SOURCE MATERIAL:
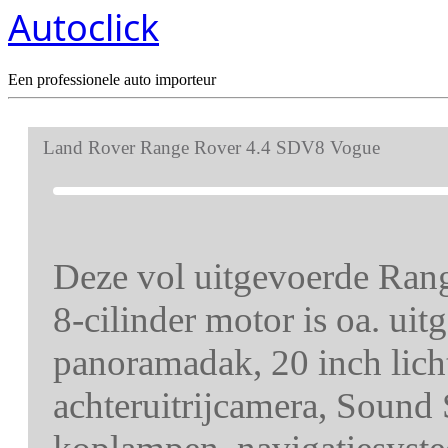
Autoclick
Een professionele auto importeur
Land Rover Range Rover 4.4 SDV8 Vogue
Deze vol uitgevoerde Rang
8-cilinder motor is oa. uit
panoramadak, 20 inch lich
achteruitrijcamera, Soun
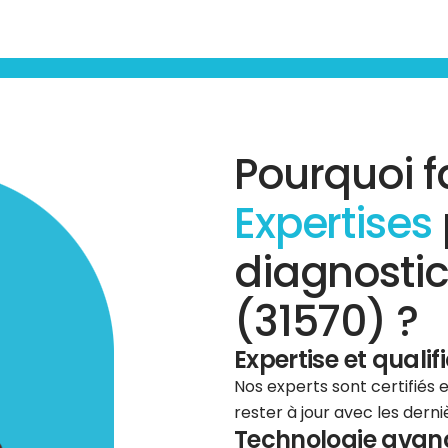
Pourquoi f
Expertises
diagnostic
(31570) ?
Expertise et qualif
Nos experts sont certifiés
rester à jour avec les dern
Technologie avancé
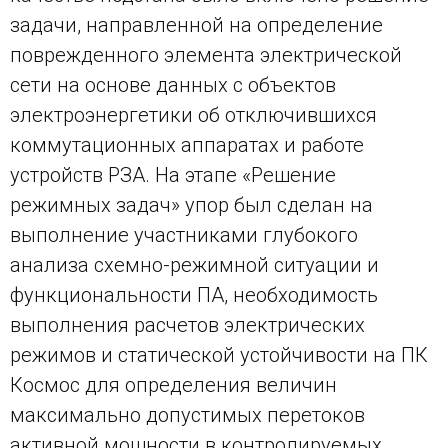
задачи, направленной на определение
поврежденного элемента электрической
сети на основе данных с объектов
электроэнергетики об отключившихся
коммутационных аппаратах и работе
устройств РЗА. На этапе «Решение
режимных задач» упор был сделан на
выполнение участниками глубокого
анализа схемно-режимной ситуации и
функциональности ПА, необходимость
выполнения расчетов электрических
режимов и статической устойчивости на ПК
Космос для определения величин
максимально допустимых перетоков
активной мощности в контролируемых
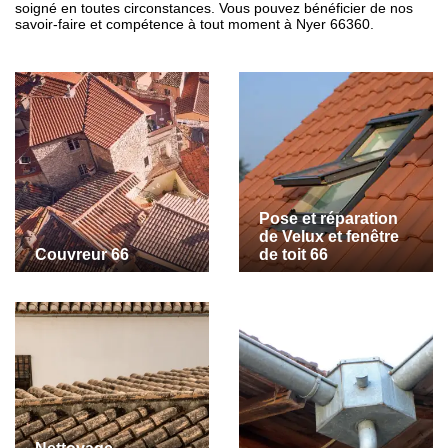
soigné en toutes circonstances. Vous pouvez bénéficier de nos
savoir-faire et compétence à tout moment à Nyer 66360.
Pose et réparation
de Velux et fenêtre
Couvreur 66
de toit 66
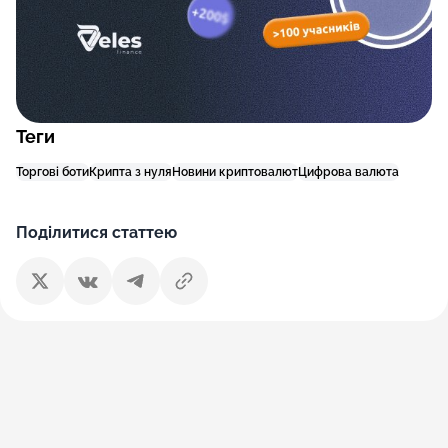
Теги
Торгові боти
Крипта з нуля
Новини криптовалют
Цифрова валюта
Поділитися статтею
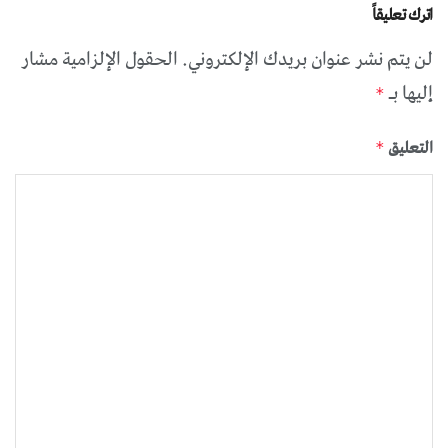
اترك تعليقاً
لن يتم نشر عنوان بريدك الإلكتروني.
الحقول الإلزامية مشار
إليها بـ
*
التعليق
*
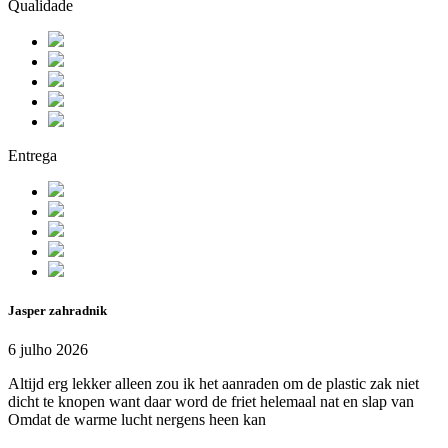
Qualidade
Entrega
Jasper zahradnik
6 julho 2026
Altijd erg lekker alleen zou ik het aanraden om de plastic zak niet
dicht te knopen want daar word de friet helemaal nat en slap van
Omdat de warme lucht nergens heen kan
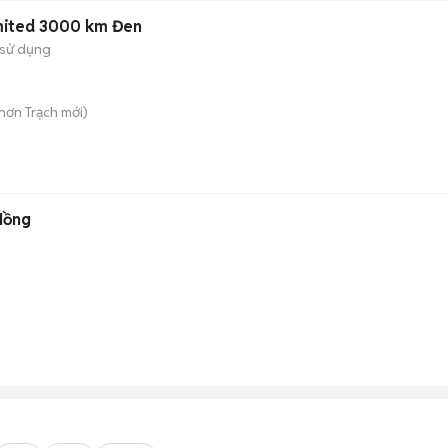
imited 3000 km Đen
sử dụng
hơn Trạch
mới)
Hồng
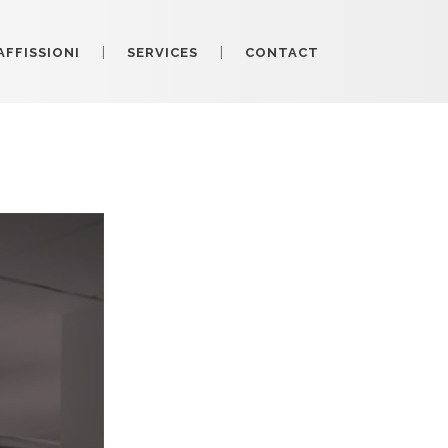
AFFISSIONI
SERVICES
CONTACT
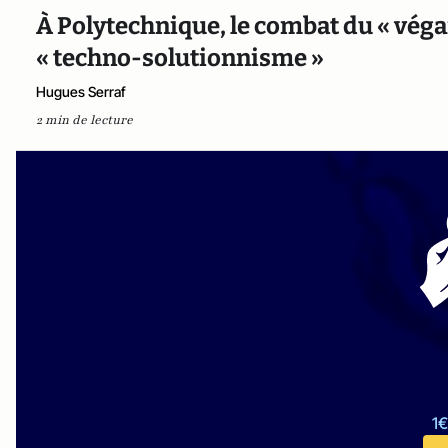
À Polytechnique, le combat du « véga
« techno-solutionnisme »
Hugues Serraf
2 min de lecture
1€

WORK TO BE COMPLETED:
Convert the text read from all the rows above into a JSON list of strings, one string per line, skipping blank lines. Leave the pictures out.

PROBLEM SOLUTION:
[
  "Autoclick",
  "Een professionele auto importeur",
  "Land Rover Range Rover 4.4 SDV8 Vogue",
  "Deze vol uitgevoerde Rang",
  "8-cilinder motor is oa. uit",
  "panoramadak, 20 inch lich",
  "achteruitrijcamera, Soun",
  "Pourquoi f",
  "Expertises",
  "diagnostic",
  "(31570) ?",
  "Expertise et qualif",
  "Nos experts sont certifiés",
  "rester à jour avec les dern",
  "Technologie avancé",
  "задачи, направленной на определение",
  "поврежденного элемента электрической",
  "сети на основе данных с объектов",
  "электроэнергетики об отключившихся",
  "коммутационных аппаратах и работе",
  "устройств РЗА. На этапе «Решение",
  "режимных задач» упор был сделан на",
  "выполнение участниками глубокого",
  "анализа схемно-режимной ситуации и",
  "функциональности ПА, необходимость",
  "выполнения расчетов электрических",
  "режимов и статической устойчивости на ПК",
  "Космос для определения величин",
  "максимально допустимых перетоков",
  "активной мощности в контролируемых",
  "soigné en toutes circonstances. Vous pouvez bénéficier de nos",
  "savoir-faire et compétence à tout moment à Nyer 66360.",
  "Pose et réparation",
  "de Velux et fenêtre",
  "Couvreur 66",
  "de toit 66",
  "Теги",
  "Торгові боти",
  "Крипта з нуля",
  "Новини криптовалют",
  "Цифрова валюта",
  "Поділитися статтею",
  "اترك تعليقاً",
  "لن يتم نشر عنوان بريدك الإلكتروني.",
  "الحقول الإلزامية مشار",
  "إليها بـ",
  "*",
  "التعليق",
  "*",
  "Qualidade",
  "Entrega",
  "Jasper zahradnik",
  "6 julho 2026",
  "Altijd erg lekker alleen zou ik het aanraden om de plastic zak niet",
  "dicht te knopen want daar word de friet helemaal nat en slap van",
  "Omdat de warme lucht nergens heen kan",
  "imited 3000 km Đen",
  "sử dụng",
  "hơn Trạch",
  "mới)",
  "Hồng",
  "AFFISSIONI",
  "SERVICES",
  "CONTACT",
  "À Polytechnique, le combat du « véga",
  "« techno-solutionnisme »",
  "Hugues Serraf",
  "2 min de lecture",
  "1€"
]